Enzo reached under his shirt, pulling his gun free. He twisted in the seat, braced himself against the doorframe, and fired back. The muzzle flash lit the interior for an instant. One shot clipped the bike’s front fender, sparking against metal.
The rider wobbled but corrected.
“Enzo!” Kathleen’s voice cracked as she pointed to the traffic snarl ahead.
“Turn left,” Enzo directed as he keyed his comm to tell his people where they were.
Static, then Danny’s voice came through the earpiece. “We see you, boss. Two blocks ahead.”
“Set the trap at the alley. It’s narrow enough to bottleneck them.”
“Understood.”
The car screeched off the bridge, barreling into the labyrinthine streets of the south riverbank. Milano blurred by in streaks of yellow light and shadow. Another gunshot cracked. Kathleen flinched but didn’t scream this time. Her hand gripped his arm, steady, defiant.
Matteo’s voice was tight. “They’re still gaining!”
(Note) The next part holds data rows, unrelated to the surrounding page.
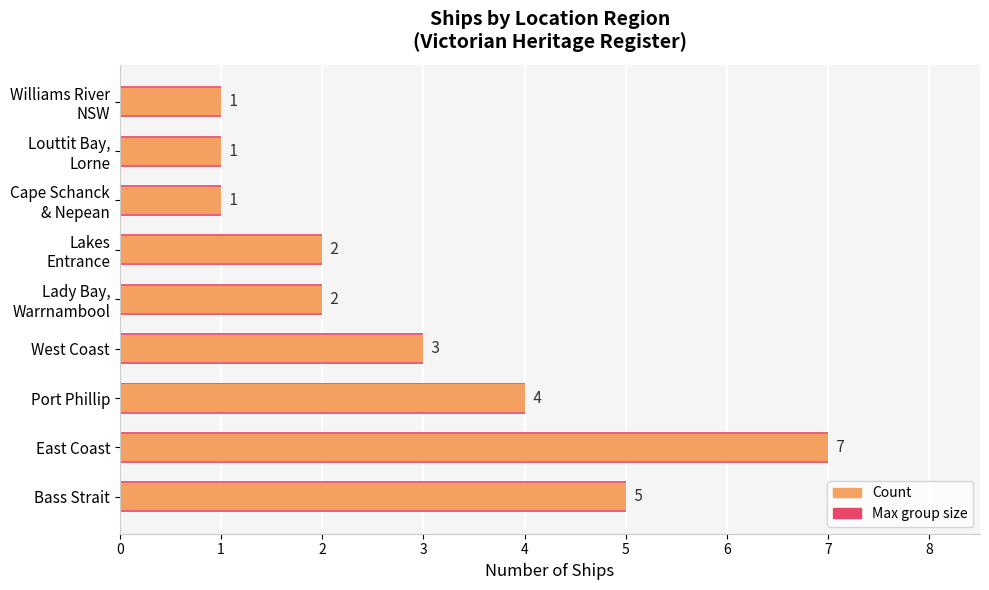

What is the value of the Maximum count bar at the 3rd from the left?

4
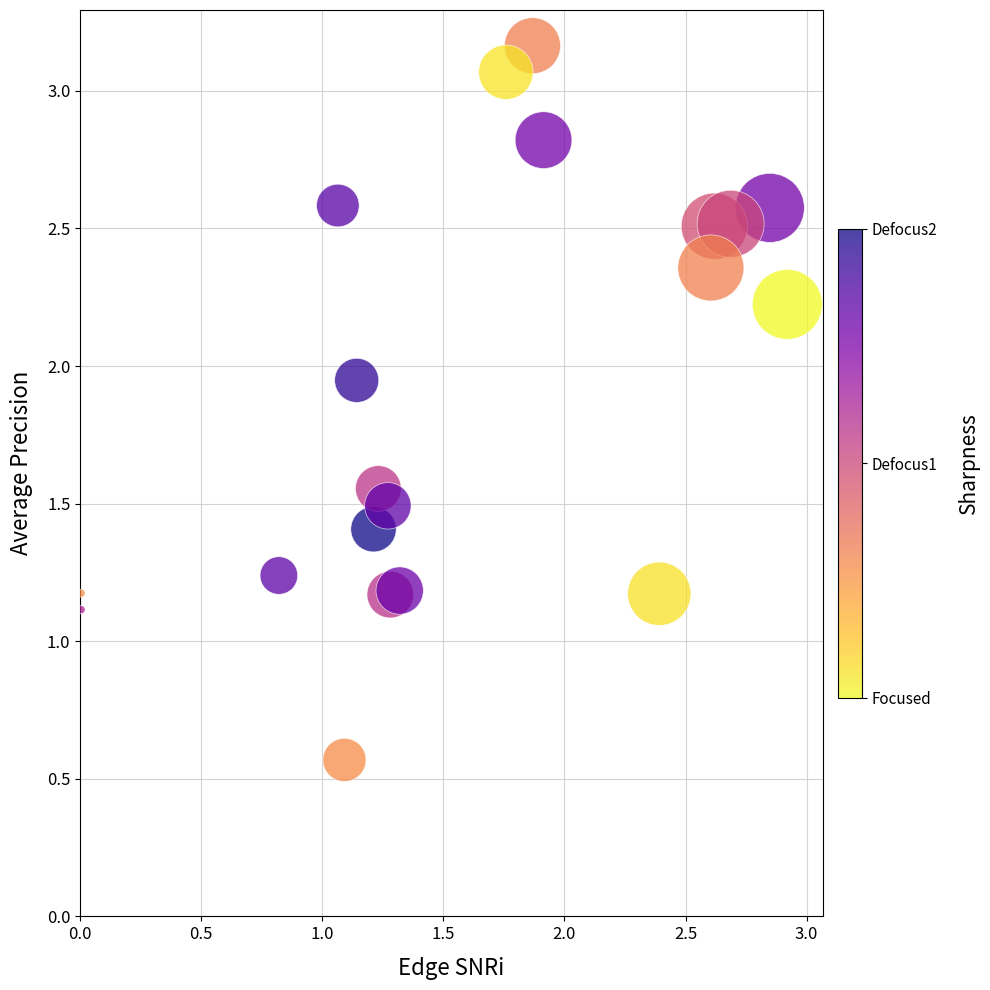

What is the range of X values (max minus min)?

2.9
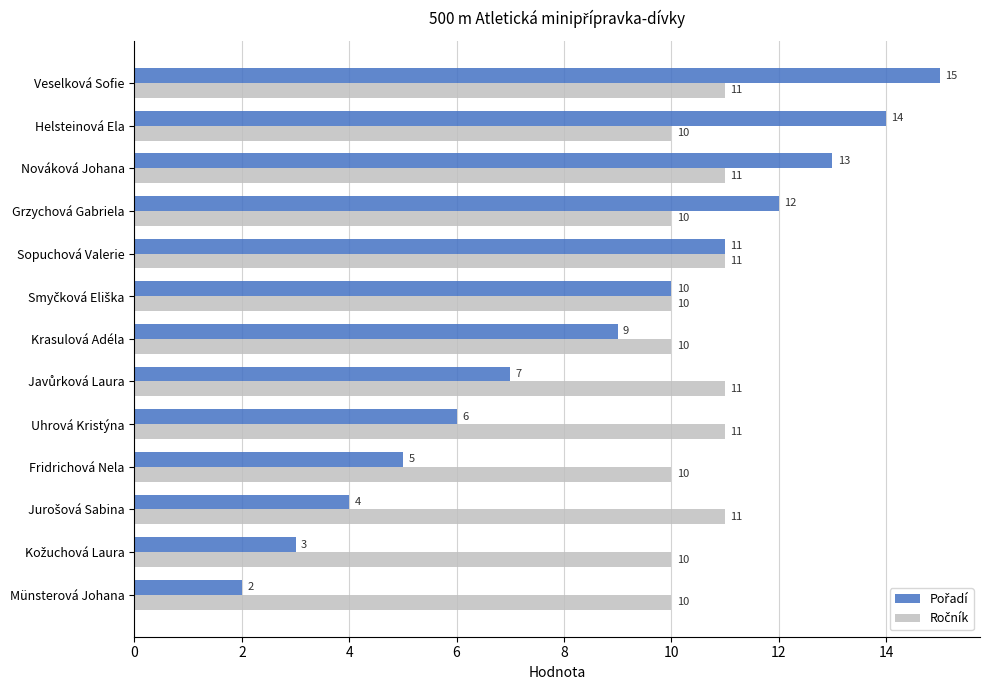

At which category is the sum across all series the highest?

Veselková Sofie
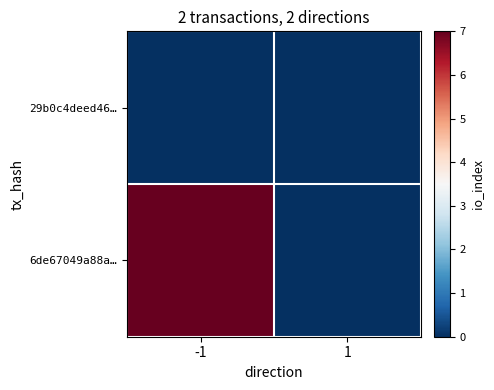

Reading right to left, list all the values displayed in this chart.

29b0c4deed46…: 1=0	-1=0
6de67049a88a…: 1=0	-1=7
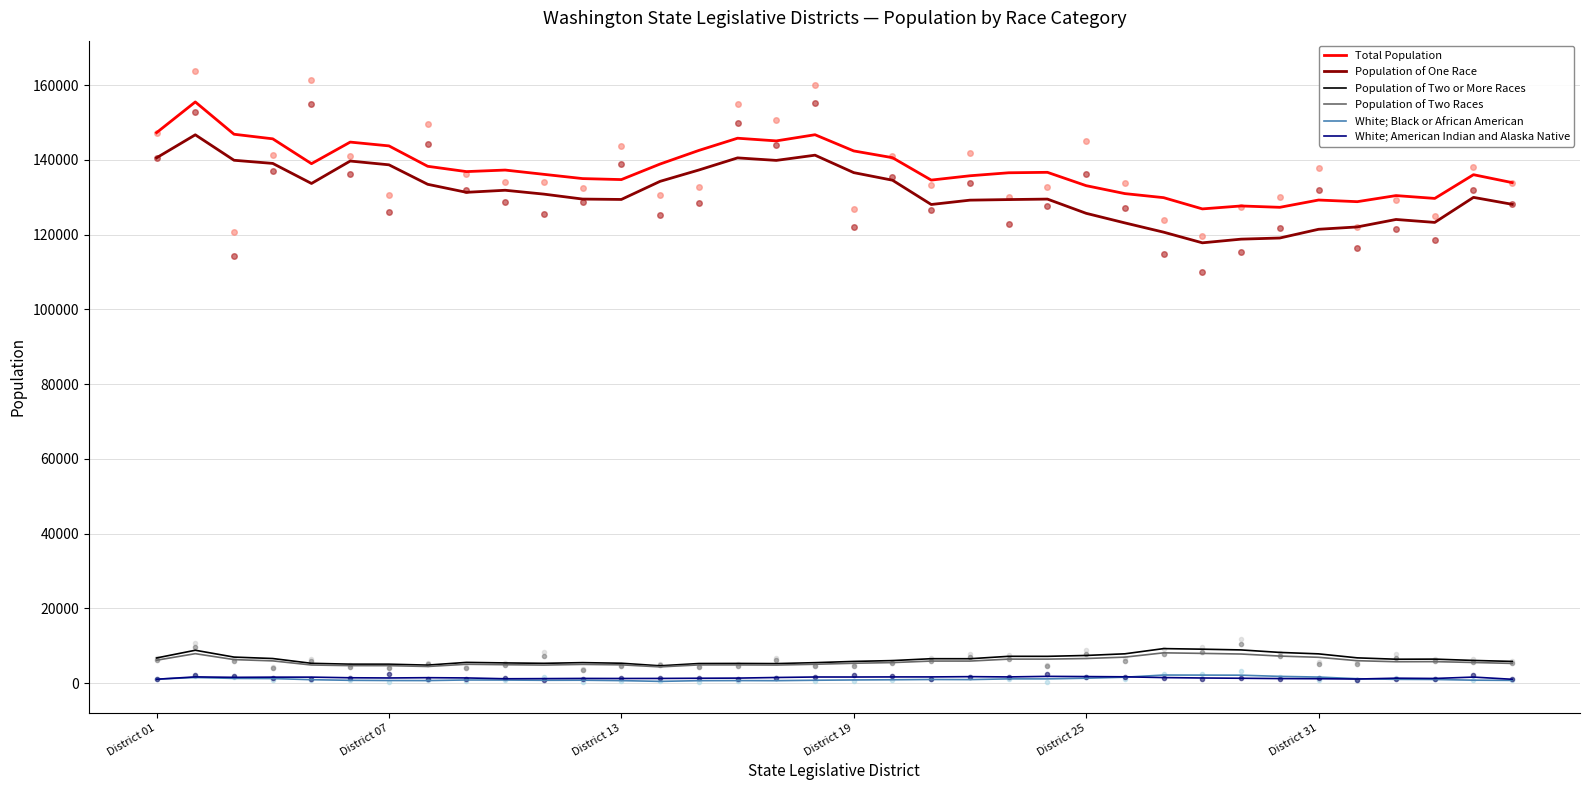

True or false: Population of Two or More Races and Total Population cross at least once.

False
“Keep going,” Enzo ordered. “They’ll have one shot at us, no more.”
They rounded a final corner, tires slipping on the wet stones. The back end of the car fishtailed with a sickening lurch, slowing their forward momentum. As Matteo cranked the wheel hard, Enzo spotted his men, two black SUVs positioned across the narrow mouth of an alley.
“Go straight through them,” Enzo said.
Matteo didn’t hesitate. The SUVs separated just enough to let their car squeeze through. Behind them, the motorcycles roared into view.
Enzo’s men swung out of cover, weapons drawn.
The night erupted with gunfire. Muzzle flashes lit the alley like lightning.
One of the bikers jerked and fell sideways.
The motorcycle skidded, but the driver caught it and swerved, barely avoiding a wreck, and tore down a side street, disappearing into the maze.
Matteo slammed the brakes. The sedan skidded to a stop behind Enzo’s men. Smoke and dust hung heavy in the air.
Enzo opened his door and stepped out, gun still in hand. His pulse thundered in his ears. The smell of hot metal and gunpowder clung to the night. Danny approached.
“Clean the scene,” he ordered curtly. “Find out who they are.”
Kathleen sat frozen in the back seat, eyes wide but steady, watching him through the shattered glass.
He met her gaze across the chaos. For a long moment, neither of them spoke. Then he holstered his weapon and exhaled.
“They’re not done,” he said quietly. “Whoever sent them—they’ll come again.” His gut roiled. He knew that this was only the beginning. Whatever the hell Kathleen had inadvertently gotten involved in had the power to kill them all.